= Exercise requirements =
Each line of the listing that includes "more" should be reported.
========
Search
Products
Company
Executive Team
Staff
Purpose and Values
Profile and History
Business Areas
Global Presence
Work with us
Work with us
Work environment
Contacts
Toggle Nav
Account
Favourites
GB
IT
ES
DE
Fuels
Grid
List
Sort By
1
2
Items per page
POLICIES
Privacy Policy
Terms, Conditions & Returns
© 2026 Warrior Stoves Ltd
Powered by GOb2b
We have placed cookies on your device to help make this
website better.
========
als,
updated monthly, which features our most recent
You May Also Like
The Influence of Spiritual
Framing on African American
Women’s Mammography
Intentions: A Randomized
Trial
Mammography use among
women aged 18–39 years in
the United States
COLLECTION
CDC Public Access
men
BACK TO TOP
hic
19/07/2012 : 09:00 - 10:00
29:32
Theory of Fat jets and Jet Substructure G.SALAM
========
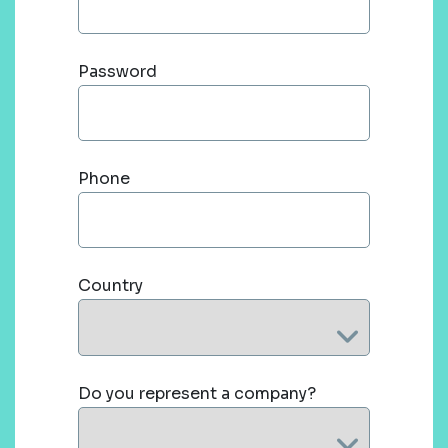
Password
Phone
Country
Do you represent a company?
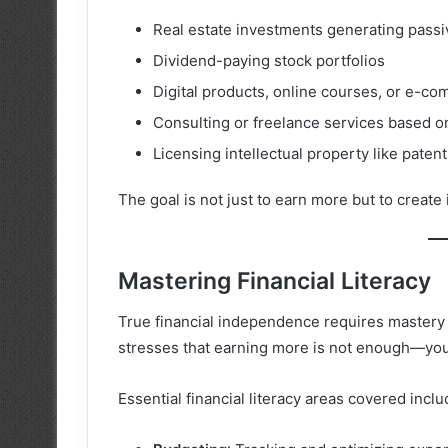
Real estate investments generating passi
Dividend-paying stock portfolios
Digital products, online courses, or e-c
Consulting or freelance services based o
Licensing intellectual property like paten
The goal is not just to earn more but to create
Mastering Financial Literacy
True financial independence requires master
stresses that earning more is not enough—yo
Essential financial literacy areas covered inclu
========
= Result of the task =
The goal is not just to earn more but to create
stresses that earning more is not enough—yo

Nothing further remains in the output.